=== Excerpted passage ===
—————

ANALYSIS: Analyzing the Trump Indictment

ANALYSIS: Analyzing the Trump Indictment
Special counsel Jack Smith speaks at the Department of Justice in Washington on June 9, 2023. (Mandel Ngan/AFP via Getty Images)
Hans Mahncke
6/12/2023
Updated:
6/13/2023
0:00
News Analysis
On June 9, 2023, special counsel Jack Smith unveiled a 38-count indictment of former President Donald Trump and Waltine Nauta, a personal valet who works at Trump’s Mar-a-Lago estate. The first 31 counts relate to Trump alone and involve charges under the Espionage Act.

Of the remaining counts, five charge Trump and Nauta jointly with regard to the concealing of documents subject to a grand jury subpoena. The final two counts, one of which charges Trump and the other Nauta, pertain to making false statements. In total, Trump is charged with 37 counts in the indictment and Nauta with six counts.

Much attention has been focused on the 31 counts charged under the Espionage Act. Contrary to what the name Espionage Act indicates, most of the Act is unrelated to espionage. Trump has been charged under section e of 18 U.S.C. 793 of the Act, which makes it unlawful to willfully retain national defense information and to fail “to deliver it to the officer or employee of the United States entitled to receive it.” This section of the Espionage Act does not require that Trump share national defense information with anyone, nor even that he has the intention to share it with anyone. It merely requires that he have unauthorized possession of national defense information and that he failed to return it. It also does not explicitly require that the information be classified.

—————

=== Input data ===
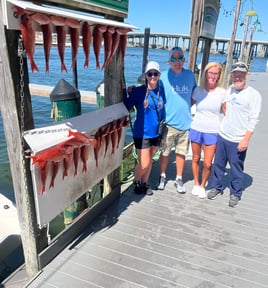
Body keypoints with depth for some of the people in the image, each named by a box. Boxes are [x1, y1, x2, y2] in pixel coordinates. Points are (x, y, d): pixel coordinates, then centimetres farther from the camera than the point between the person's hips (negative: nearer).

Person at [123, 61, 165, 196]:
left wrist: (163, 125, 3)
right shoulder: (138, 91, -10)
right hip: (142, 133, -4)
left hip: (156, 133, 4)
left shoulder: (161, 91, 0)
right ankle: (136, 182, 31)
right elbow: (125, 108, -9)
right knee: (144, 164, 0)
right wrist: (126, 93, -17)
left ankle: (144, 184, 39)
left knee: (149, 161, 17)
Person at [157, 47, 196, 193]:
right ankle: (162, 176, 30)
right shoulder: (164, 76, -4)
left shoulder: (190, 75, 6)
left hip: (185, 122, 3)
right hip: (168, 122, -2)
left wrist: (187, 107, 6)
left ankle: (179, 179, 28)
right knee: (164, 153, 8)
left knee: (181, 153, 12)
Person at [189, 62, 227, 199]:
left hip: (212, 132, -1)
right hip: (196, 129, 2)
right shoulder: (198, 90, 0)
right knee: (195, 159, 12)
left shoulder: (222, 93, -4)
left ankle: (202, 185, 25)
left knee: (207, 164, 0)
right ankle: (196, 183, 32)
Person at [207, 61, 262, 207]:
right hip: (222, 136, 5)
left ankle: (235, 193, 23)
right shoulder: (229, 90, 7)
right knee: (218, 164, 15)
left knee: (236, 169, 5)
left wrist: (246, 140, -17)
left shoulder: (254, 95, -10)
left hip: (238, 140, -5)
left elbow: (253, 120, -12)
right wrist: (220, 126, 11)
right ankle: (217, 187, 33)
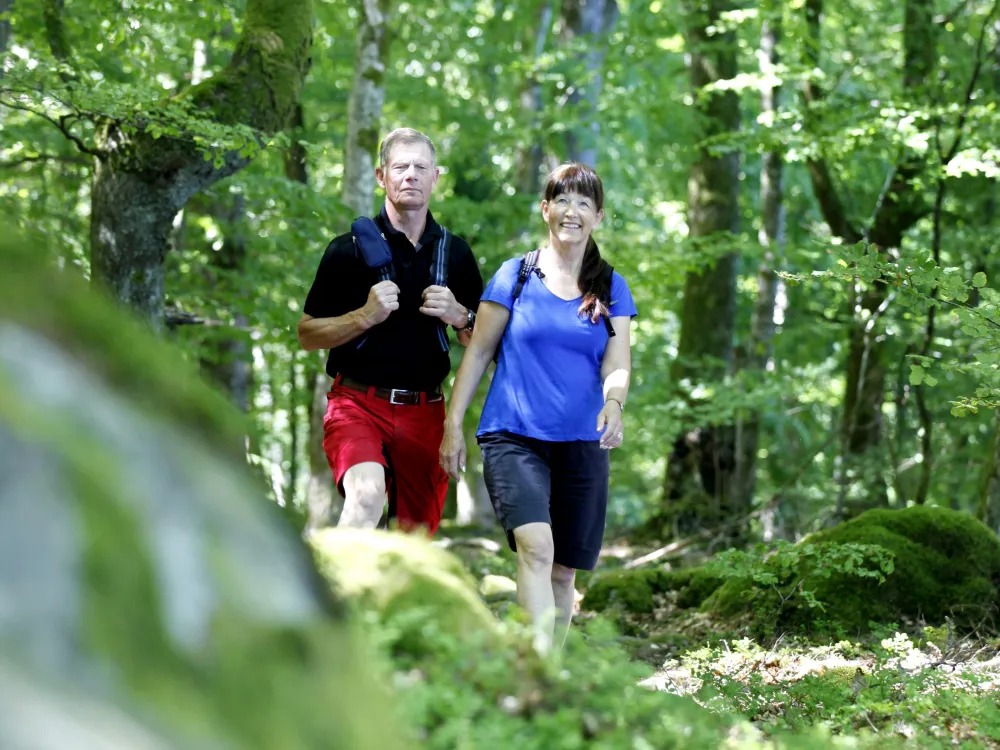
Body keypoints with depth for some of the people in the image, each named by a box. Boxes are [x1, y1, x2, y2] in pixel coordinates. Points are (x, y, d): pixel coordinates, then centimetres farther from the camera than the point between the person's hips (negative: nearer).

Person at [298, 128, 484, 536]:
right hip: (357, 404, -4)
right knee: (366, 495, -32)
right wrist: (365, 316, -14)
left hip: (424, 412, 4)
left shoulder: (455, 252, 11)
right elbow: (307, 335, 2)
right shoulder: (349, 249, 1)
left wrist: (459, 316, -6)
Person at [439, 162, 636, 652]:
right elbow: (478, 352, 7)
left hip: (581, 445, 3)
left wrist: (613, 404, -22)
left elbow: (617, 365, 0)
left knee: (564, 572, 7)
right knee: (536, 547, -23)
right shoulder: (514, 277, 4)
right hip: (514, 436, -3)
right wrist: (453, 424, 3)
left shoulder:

—————

=== Questions to answer ===
• A. For each statement, say yes or no according to the analysis of the Trump indictment, and quote the words from it that decide the matter: (i) The indictment contains 38 counts. (ii) Nauta is charged with 37 counts. (iii) Section e of 18 U.S.C. 793 explicitly requires that the information be classified.
• B. Lay out the listing as a JSON list of strings, one string per line, from the line with "left ankle: (202, 185, 25)" up to and including the last line of the listing. Omit blank lines and the pictures.
The article on the Trump indictment has no connection to the listing.

=== Answers ===
• A.
(i) Yes: "unveiled a 38-count indictment"
(ii) No: "Trump is charged with 37 counts in the indictment and Nauta with six counts."
(iii) No: "It also does not explicitly require that the information be classified."

• B.
[
  "left ankle: (202, 185, 25)",
  "left knee: (207, 164, 0)",
  "right ankle: (196, 183, 32)",
  "Person at [207, 61, 262, 207]:",
  "right hip: (222, 136, 5)",
  "left ankle: (235, 193, 23)",
  "right shoulder: (229, 90, 7)",
  "right knee: (218, 164, 15)",
  "left knee: (236, 169, 5)",
  "left wrist: (246, 140, -17)",
  "left shoulder: (254, 95, -10)",
  "left hip: (238, 140, -5)",
  "left elbow: (253, 120, -12)",
  "right wrist: (220, 126, 11)",
  "right ankle: (217, 187, 33)",
  "Body keypoints with depth for some of the people in the image, each named by a box. Boxes are [x1, y1, x2, y2] in pixel coordinates. Points are (x, y, d): pixel coordinates, then centimetres farther from the camera than the point between the person's hips (negative: nearer).",
  "Person at [298, 128, 484, 536]:",
  "right hip: (357, 404, -4)",
  "right knee: (366, 495, -32)",
  "right wrist: (365, 316, -14)",
  "left hip: (424, 412, 4)",
  "left shoulder: (455, 252, 11)",
  "right elbow: (307, 335, 2)",
  "right shoulder: (349, 249, 1)",
  "left wrist: (459, 316, -6)",
  "Person at [439, 162, 636, 652]:",
  "right elbow: (478, 352, 7)",
  "left hip: (581, 445, 3)",
  "left wrist: (613, 404, -22)",
  "left elbow: (617, 365, 0)",
  "left knee: (564, 572, 7)",
  "right knee: (536, 547, -23)",
  "right shoulder: (514, 277, 4)",
  "right hip: (514, 436, -3)",
  "right wrist: (453, 424, 3)",
  "left shoulder:"
]